では、この2つの意味を合わせたとき、「地頭」にはどのような意味が適応されるのでしょうか
。ここまではわかりやすい例として「地頭」を考えましたが、ビジネスの場では、より深く「地頭」の読み方を考えるべきです。次項では、「地頭を鍛える」ことを主題にして、もう少し深く意味を探っていきましょう。
「地頭」を鍛える方法
情報構築力を鍛える
地頭の良い人は、膨大な資料を読みこなし、その情報を総括して考える能力に長けています。一つ一つの情報を把握することは誰にでもできます。問題は、その情報を俯瞰して捉え、論理的にまとめ上げる能力です。これが、本質を見抜く地頭を鍛えるということです。
地頭=情報構築力を見る具体例
例えば、利益の薄い受注を迫ってくる営業がいたとしましょう。「地頭の悪い人」ならば、そういった営業を片端から拒絶することで利益を守ろうとするでしょう。
しかし、「地頭の良い人」は、まず採算を考えます。会社の採算が営業の評価指数に入っていない状況が、営業の無理強いの根本的原因であることを突き止めるのです。
さらに、営業と製造元の連携が上手くとれず、生産ラインが滞っていたとします。
「地頭の悪い人」は、おそらくここで営業と製造の連携会議を発案するでしょう。しかし、問題点が浮き彫りになっていない状態で会議をしても、解決策を得ることは難しいはずです。部署同士の不満の言い合いで会議が埋め尽くされ、無駄な時間ばかりが過ぎていきます。
ここで、「地頭の良い人」ならば、営業と製造元が見るべき会社の採算が必要なことに気づくでしょう。互いの言い分が通らない本当の原因は、会社共通のモノサシが無いことなのです。
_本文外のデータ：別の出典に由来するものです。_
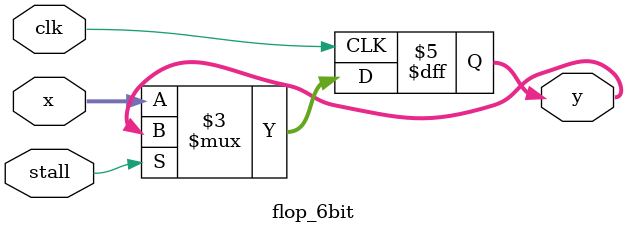
<source format=v>
module flop_6bit(stall, x, y,clk);
input stall,clk;
input [5:0] x;
output reg [5:0]y;

always @(posedge clk)begin
if(stall)
y<=y;
else
y<=x;

end
endmodule

</source>
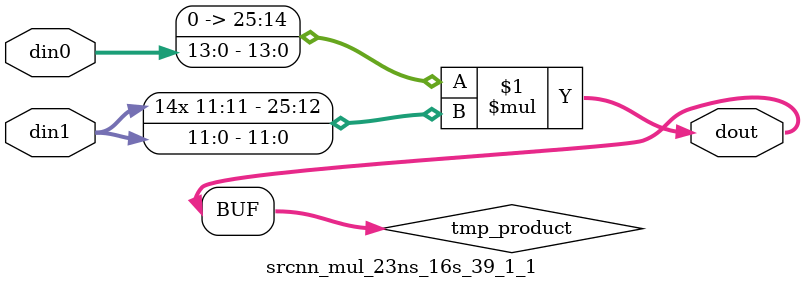
<source format=v>

`timescale 1 ns / 1 ps

  module srcnn_mul_23ns_16s_39_1_1(din0, din1, dout);
parameter ID = 1;
parameter NUM_STAGE = 0;
parameter din0_WIDTH = 14;
parameter din1_WIDTH = 12;
parameter dout_WIDTH = 26;

input [din0_WIDTH - 1 : 0] din0; 
input [din1_WIDTH - 1 : 0] din1; 
output [dout_WIDTH - 1 : 0] dout;

wire signed [dout_WIDTH - 1 : 0] tmp_product;











assign tmp_product = $signed({1'b0, din0}) * $signed(din1);










assign dout = tmp_product;







endmodule

</source>
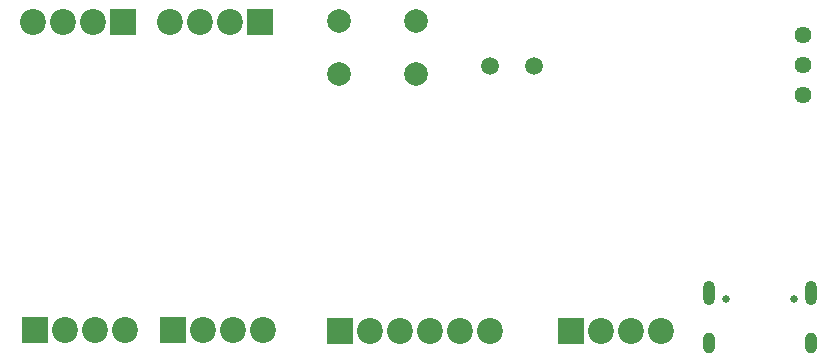
<source format=gbr>
%TF.GenerationSoftware,KiCad,Pcbnew,7.0.10-7.0.10~ubuntu22.04.1*%
%TF.CreationDate,2024-03-09T00:22:00+09:00*%
%TF.ProjectId,iolink,696f6c69-6e6b-42e6-9b69-6361645f7063,rev?*%
%TF.SameCoordinates,Original*%
%TF.FileFunction,Soldermask,Bot*%
%TF.FilePolarity,Negative*%
%FSLAX46Y46*%
G04 Gerber Fmt 4.6, Leading zero omitted, Abs format (unit mm)*
G04 Created by KiCad (PCBNEW 7.0.10-7.0.10~ubuntu22.04.1) date 2024-03-09 00:22:00*
%MOMM*%
%LPD*%
G01*
G04 APERTURE LIST*
%ADD10C,1.440000*%
%ADD11C,0.650000*%
%ADD12O,1.000000X2.100000*%
%ADD13O,1.000000X1.800000*%
%ADD14C,1.500000*%
%ADD15R,2.200000X2.200000*%
%ADD16C,2.200000*%
%ADD17C,2.000000*%
G04 APERTURE END LIST*
D10*
%TO.C,IC3*%
X119870000Y-79890000D03*
X119870000Y-77350000D03*
X119870000Y-74810000D03*
%TD*%
D11*
%TO.C,J2*%
X113350000Y-97165000D03*
X119130000Y-97165000D03*
D12*
X111920000Y-96665000D03*
D13*
X111920000Y-100845000D03*
D12*
X120560000Y-96665000D03*
D13*
X120560000Y-100845000D03*
%TD*%
D14*
%TO.C,Y1*%
X93320000Y-77420000D03*
X97120000Y-77420000D03*
%TD*%
D15*
%TO.C,J4*%
X54820000Y-99790000D03*
D16*
X57360000Y-99790000D03*
X59900000Y-99790000D03*
X62440000Y-99790000D03*
%TD*%
D15*
%TO.C,J5*%
X66500000Y-99800000D03*
D16*
X69040000Y-99800000D03*
X71580000Y-99800000D03*
X74120000Y-99800000D03*
%TD*%
D15*
%TO.C,J7*%
X62280000Y-73670000D03*
D16*
X59740000Y-73670000D03*
X57200000Y-73670000D03*
X54660000Y-73670000D03*
%TD*%
D15*
%TO.C,J6*%
X73910000Y-73670000D03*
D16*
X71370000Y-73670000D03*
X68830000Y-73670000D03*
X66290000Y-73670000D03*
%TD*%
D15*
%TO.C,J8*%
X80640000Y-99820000D03*
D16*
X83180000Y-99820000D03*
X85720000Y-99820000D03*
X88260000Y-99820000D03*
X90800000Y-99820000D03*
X93340000Y-99820000D03*
%TD*%
D15*
%TO.C,J1*%
X100210000Y-99850000D03*
D16*
X102750000Y-99850000D03*
X105290000Y-99850000D03*
X107830000Y-99850000D03*
%TD*%
D17*
%TO.C,SW1*%
X80590000Y-73590000D03*
X87090000Y-73590000D03*
X80590000Y-78090000D03*
X87090000Y-78090000D03*
%TD*%
M02*

</source>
つまりここで見た2つの問題点は、どちらも会社の採算が軽視されていたことに発していたのです。
地頭を鍛える=構造化する習慣をつける
一見ばらばらに見える問題点が、実は会社の採算が重視されていない状況を示していたことがわかりました。「地頭の良い人」は、こういった問題点の本質を見抜くことに長けているのです。そして、その能力は日々の生活で鍛えることができます。
地頭を鍛えるためには、日常生活の問題点をひとつひとつ纏め上げ、論理的に考えることを習慣づけなければなりません。これを「構造化」という読み方で呼びましょう。
地頭=情報構築力を鍛える具体例
たとえば、企業研究の際、多くの会社の情報を集めたはいいものの、どれに絞るべきかわからない、という場合があるでしょう。
そんなとき、企業それぞれに共通する項目、たとえば理念や市場規模、教育制度などを一旦表にまとめあげれば、企業の違いが明確になります。
そしてさらに、自分自身が重要視する項目はどれなのか、その読み方も必要になります。
他の企業にある利点が、自分にとってどのようにプラスになるかを考えます。その利点は、会社の財務部門なのか、顧客部門なのか、それとも業務体系なのか・・・わかったら、その部門ごとにまた細かくリサーチして、さらに構造化してまとめ上げるのです。